Chapter Eighteen
“ARE YOU SURE you don’t want me to call Beau?” my dad asks as the orderlies prepare to wheel me into the operating room.
I shake my head. “No. I can’t concentrate on that right now. I’m about to go through a major surgery that is going to change my body forever. I just can’t.”
He nods sadly and steps aside as the orderlies raise the side rails on my gurney. “Time to go,” one says.
Dad steps forward and takes my hand. “I’ll be right here, kiddo. I love you.”
Tears fill my eyes and fear causes my throat to close up. “Love you too,” I choke out.
The surgery itself takes about four hours. Add to that the time spent in recovery, and it’s five and a half hours before I see my father’s smiling face again. I feel groggy and sore, and I have thrown up several times from the anesthetic.
“How are you feeling, honey?”
I smile and take his hand, barely able to move from the pain. “I’ll be okay,” I whisper. My mouth is dry, but I can’t have anything to eat or drink for a while, not until the anesthetic wears off. My eyes fall closed, and for the next little while, I’m in and out of sleep. Every time I take a quick peek, my father is still in the same spot as before, a magazine in his hand, reminding me yet again just how much I love my dad.
I’m finally awake and attempting to eat a small bowl of Jello when the door flies open, and there stands Beau, his eyes frantic. “Am I too late?”
“I’ll just go grab a coffee,” my dad says, giving Beau a nod on his way out the door.
“I missed it, didn’t I?” he asks, his voice laced with pain. “I’m so sorry, Kinsley. Why didn’t you tell me you were having surgery?”
“How did you know?” I ask, my spoon frozen in midair.
“Your father called me.” That surprises me. It’s not like my dad to meddle in my life at all. He steps forward and takes my hand in his. “How are you feeling?”
“Like someone just chopped my boobs off and wrapped them back up in gauze.”
Beau’s eyes fall closed, and he drops his forehead to mine. “God, Kinsley. I can’t even tell you how sorry I am that I wasn’t here. I should never have talked to you the way I did yesterday. I know that you said the media can tangle the truth with their lies, but I saw that picture and I was ready to kill that son of a bitch.”

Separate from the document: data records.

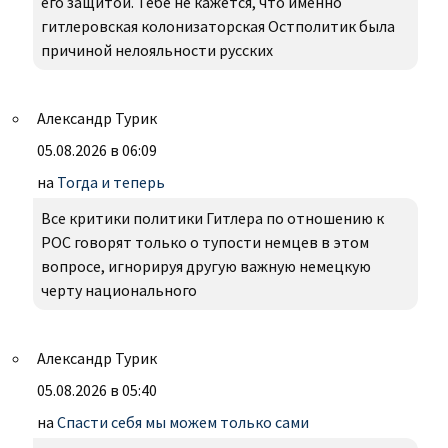
его защитой. Тебе не кажется, что именно
гитлеровская колонизаторская Остполитик была
причиной нелояльности русских
Александр Турик
05.08.2026 в 06:09
на
Тогда и теперь
Все критики политики Гитлера по отношению к
РОС говорят только о тупости немцев в этом
вопросе, игнорируя другую важную немецкую
черту национального
Александр Турик
05.08.2026 в 05:40
на
Спасти себя мы можем только сами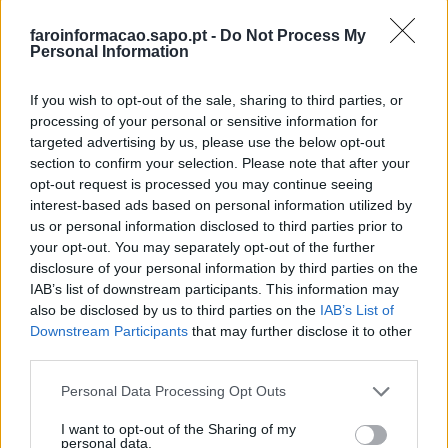
faroinformacao.sapo.pt -
Do Not Process My
Personal Information
𝖯𝖲𝖯 𝖽𝖾 𝖥𝖺𝗋𝗈 𝗋𝖾𝖿𝗈𝗋ç𝖺 c𝗈𝗈𝗉𝖾𝗋𝖺çã𝗈 𝖾𝗇𝗍𝗋𝖾 𝖺𝗎𝗍𝗈𝗋𝗂𝖽𝖺𝖽𝖾𝗌
𝗉𝗈𝗋𝗍𝗎𝗀𝗎𝖾𝗌𝖺𝗌 𝖾 𝖾𝗌𝗉𝖺𝗇𝗁𝗈𝗅𝖺𝗌
If you wish to opt-out of the sale, sharing to third parties, or
7/08/2026
processing of your personal or sensitive information for
targeted advertising by us, please use the below opt-out
section to confirm your selection. Please note that after your
opt-out request is processed you may continue seeing
interest-based ads based on personal information utilized by
us or personal information disclosed to third parties prior to
your opt-out. You may separately opt-out of the further
disclosure of your personal information by third parties on the
IAB’s list of downstream participants. This information may
also be disclosed by us to third parties on the
IAB’s List of
Downstream Participants
that may further disclose it to other
third parties.
União das Freguesias de Faro organiza visita à
Festa das Flores 2026
Personal Data Processing Opt Outs
6/08/2026
I want to opt-out of the Sharing of my
personal data.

“I know,” I whisper. “I’m sorry that you had to see it at all. It should never have happened.”
“I promise next time I will ask before flying off the deep end. Do you forgive me?”

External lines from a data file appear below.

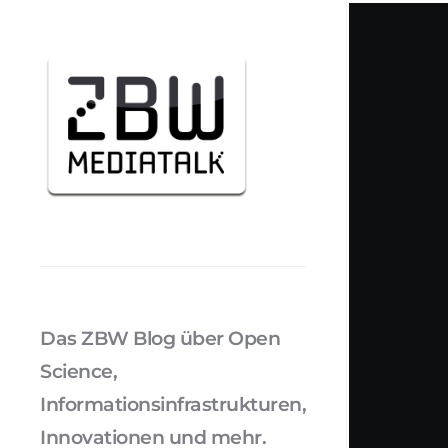
Das ZBW Blog über Open
Science,
Informationsinfrastrukturen,
Innovationen und mehr.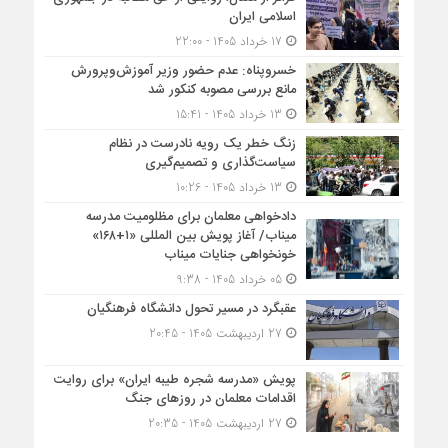
اسلامی ایران
17 خرداد 1405 - 22:00
خسروپناه: عدم حضور وزیر آموزش‌وپرورش
مانع بررسی مصوبه کنکور شد
13 خرداد 1405 - 15:41
زنگ خطر یک رویه نادرست در نظام
سیاست‌گذاری و تصمیم‌گیری
13 خرداد 1405 - 10:26
دادخواهی معلمان برای مظلومیت مدرسه
میناب/ آغاز پویش بین المللی «۱+۱۶۸»
خونخواهی جنایات میناب
05 خرداد 1405 - 9:38
عقبگرد در مسیر تحول دانشگاه فرهنگیان
27 اردیبهشت 1405 - 20:45
پویش «مدرسه شجره طیبه ایران» برای روایت
اقدامات معلمان در روزهای جنگ
27 اردیبهشت 1405 - 20:35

I reach up with one hand and tangle my fingers in the hair at the back of his head, tugging his face closer. “Of course.” I press my lips against his and can practically feel the relief radiating off of him. “And there won’t be a next time.”
He pulls back and looks at me, his eyes full of questions. “When I first got that contract, I was naïve. I thought that my life would be the stuff that dreams are made of, you know? But I was wrong. In this instance, it’s true what they say—all that glitters, really isn’t gold. I’m sorry that you got caught up in it, Beau, but I’m going to fix this. I’m going to beat this cancer, and take my life back for myself.”
Beau stares back at me. “I really do love you, Kinsley Brogan.”
I grin. “I love you too, Beau Weston.”